** Opening Given information block **

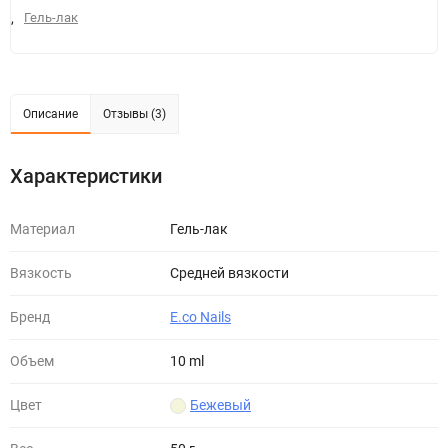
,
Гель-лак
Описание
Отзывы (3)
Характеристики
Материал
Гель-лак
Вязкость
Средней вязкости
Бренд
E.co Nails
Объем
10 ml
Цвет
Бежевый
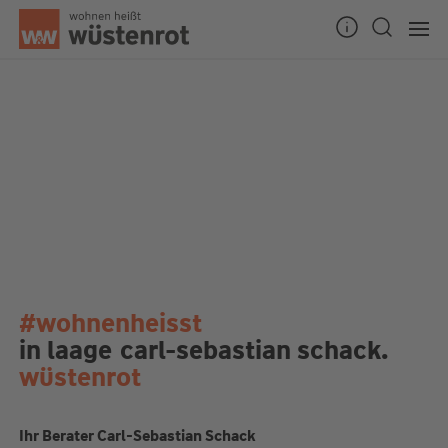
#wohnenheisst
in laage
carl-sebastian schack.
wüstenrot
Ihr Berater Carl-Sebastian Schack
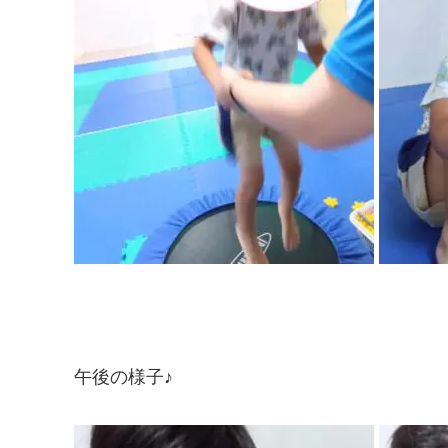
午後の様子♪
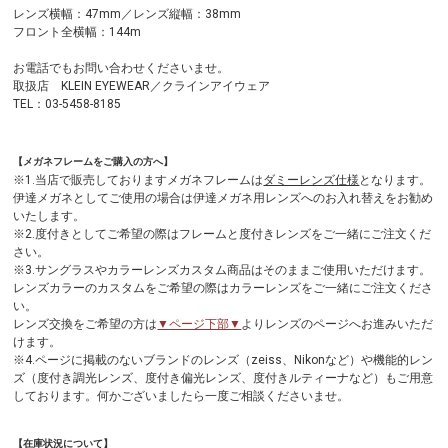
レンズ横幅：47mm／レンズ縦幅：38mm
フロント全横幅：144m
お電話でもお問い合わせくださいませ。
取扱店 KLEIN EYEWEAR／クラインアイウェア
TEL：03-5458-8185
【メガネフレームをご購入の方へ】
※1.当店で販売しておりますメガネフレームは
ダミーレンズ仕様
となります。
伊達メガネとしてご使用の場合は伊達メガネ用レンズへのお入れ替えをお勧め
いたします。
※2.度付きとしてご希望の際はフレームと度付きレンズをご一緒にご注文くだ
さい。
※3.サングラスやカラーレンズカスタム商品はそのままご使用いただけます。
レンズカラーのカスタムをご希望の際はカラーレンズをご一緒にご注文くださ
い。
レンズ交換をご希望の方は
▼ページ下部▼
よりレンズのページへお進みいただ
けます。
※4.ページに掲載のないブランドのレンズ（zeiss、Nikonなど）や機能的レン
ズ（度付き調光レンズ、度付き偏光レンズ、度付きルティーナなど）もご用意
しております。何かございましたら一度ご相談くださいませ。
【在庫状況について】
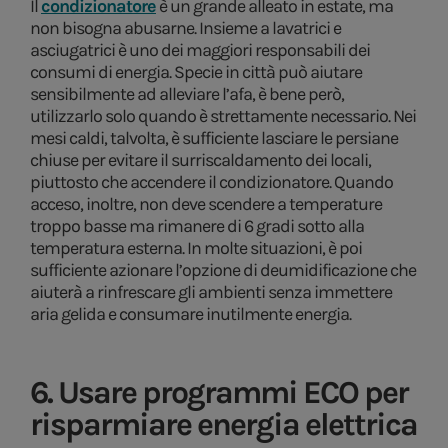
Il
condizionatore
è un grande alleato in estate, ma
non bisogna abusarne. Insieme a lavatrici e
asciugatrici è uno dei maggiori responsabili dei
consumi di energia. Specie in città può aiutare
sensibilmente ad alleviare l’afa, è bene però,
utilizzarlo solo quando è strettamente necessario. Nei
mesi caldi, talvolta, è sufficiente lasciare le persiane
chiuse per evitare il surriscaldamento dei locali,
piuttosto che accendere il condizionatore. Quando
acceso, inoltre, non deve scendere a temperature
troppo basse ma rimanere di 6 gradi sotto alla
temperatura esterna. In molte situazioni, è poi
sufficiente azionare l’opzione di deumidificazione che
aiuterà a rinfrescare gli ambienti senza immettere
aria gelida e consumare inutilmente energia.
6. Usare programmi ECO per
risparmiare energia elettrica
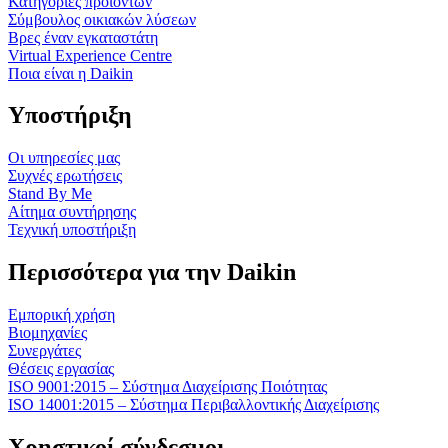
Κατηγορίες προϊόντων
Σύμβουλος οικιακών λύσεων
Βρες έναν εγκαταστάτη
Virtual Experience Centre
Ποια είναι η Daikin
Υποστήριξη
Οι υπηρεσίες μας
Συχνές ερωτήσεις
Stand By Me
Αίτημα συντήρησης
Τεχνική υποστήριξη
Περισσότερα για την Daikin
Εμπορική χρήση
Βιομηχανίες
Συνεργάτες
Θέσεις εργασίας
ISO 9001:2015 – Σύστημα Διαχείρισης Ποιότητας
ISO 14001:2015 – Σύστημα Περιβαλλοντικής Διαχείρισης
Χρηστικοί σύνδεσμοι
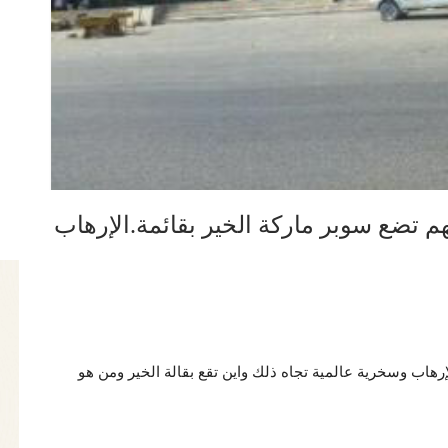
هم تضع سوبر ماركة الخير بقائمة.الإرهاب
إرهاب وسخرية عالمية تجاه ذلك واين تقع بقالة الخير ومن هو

** Closing Given information block **
** Opening Given information block **

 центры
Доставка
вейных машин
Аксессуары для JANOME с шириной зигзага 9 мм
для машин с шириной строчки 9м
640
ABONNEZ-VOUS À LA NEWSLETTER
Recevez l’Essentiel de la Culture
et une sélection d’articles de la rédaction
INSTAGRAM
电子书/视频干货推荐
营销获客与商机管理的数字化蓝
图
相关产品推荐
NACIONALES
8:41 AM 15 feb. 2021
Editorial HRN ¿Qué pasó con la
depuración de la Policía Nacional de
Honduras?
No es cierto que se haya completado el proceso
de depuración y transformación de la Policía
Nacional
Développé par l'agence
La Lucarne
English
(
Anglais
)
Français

** Closing Given information block **
** Opening Given information block **

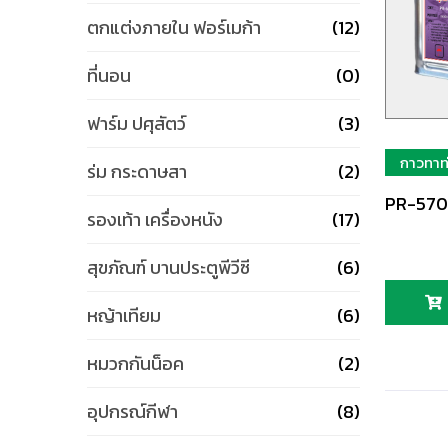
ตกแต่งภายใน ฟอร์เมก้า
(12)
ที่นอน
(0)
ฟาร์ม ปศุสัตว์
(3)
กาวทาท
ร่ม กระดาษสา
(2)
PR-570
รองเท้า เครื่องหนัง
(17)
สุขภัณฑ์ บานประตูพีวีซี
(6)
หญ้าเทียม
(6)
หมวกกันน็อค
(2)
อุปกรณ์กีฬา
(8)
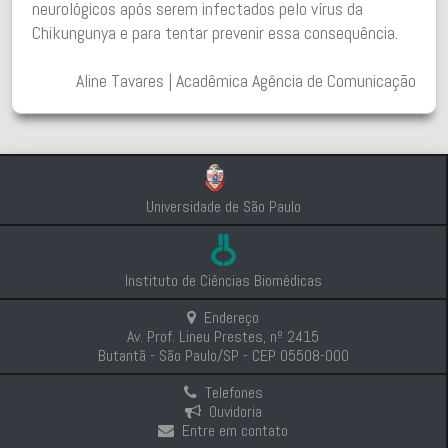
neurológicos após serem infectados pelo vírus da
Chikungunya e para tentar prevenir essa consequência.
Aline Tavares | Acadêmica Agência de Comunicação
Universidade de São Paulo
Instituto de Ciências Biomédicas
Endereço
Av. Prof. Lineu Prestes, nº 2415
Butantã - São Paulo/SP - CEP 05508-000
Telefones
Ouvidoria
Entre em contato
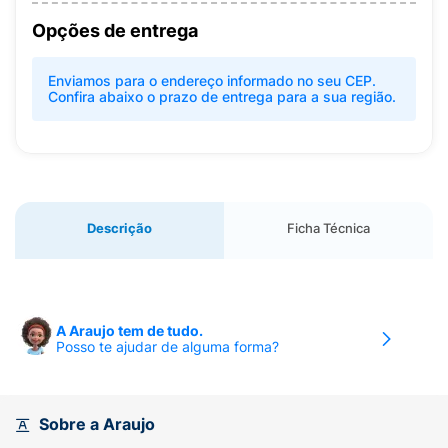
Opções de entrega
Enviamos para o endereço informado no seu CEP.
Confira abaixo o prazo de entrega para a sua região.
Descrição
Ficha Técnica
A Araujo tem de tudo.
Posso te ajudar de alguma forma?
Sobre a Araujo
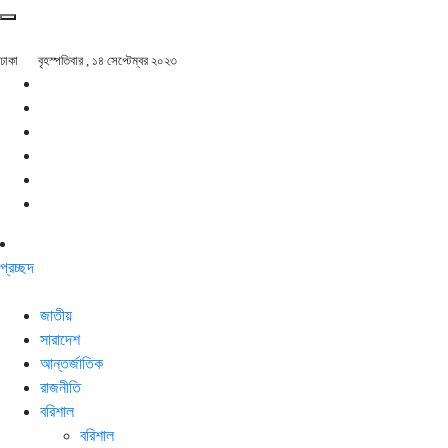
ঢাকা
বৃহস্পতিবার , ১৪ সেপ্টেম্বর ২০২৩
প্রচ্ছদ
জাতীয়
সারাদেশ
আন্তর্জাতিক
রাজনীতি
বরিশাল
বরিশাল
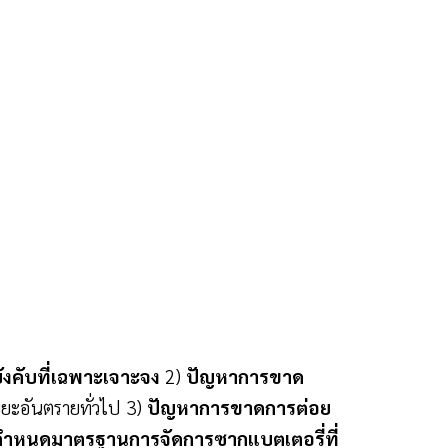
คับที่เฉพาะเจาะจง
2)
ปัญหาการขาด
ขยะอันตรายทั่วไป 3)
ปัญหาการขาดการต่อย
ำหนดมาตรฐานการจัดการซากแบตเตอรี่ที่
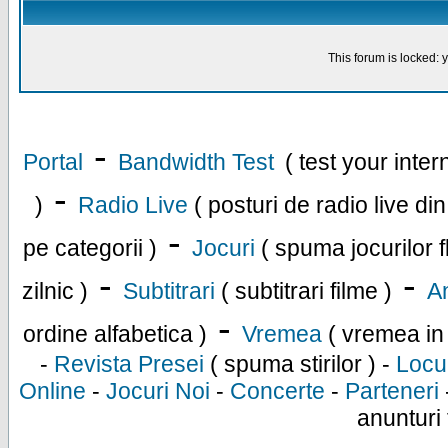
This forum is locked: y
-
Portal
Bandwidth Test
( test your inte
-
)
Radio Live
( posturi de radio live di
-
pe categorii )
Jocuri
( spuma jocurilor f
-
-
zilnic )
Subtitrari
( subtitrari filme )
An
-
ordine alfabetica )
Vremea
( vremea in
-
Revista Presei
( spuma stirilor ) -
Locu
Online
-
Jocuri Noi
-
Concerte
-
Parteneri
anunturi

** Closing Given information block **

Which rows above contain the string "машин"? Pick them out and copy each one in full.

■ **The answer**
вейных машин
для машин с шириной строчки 9м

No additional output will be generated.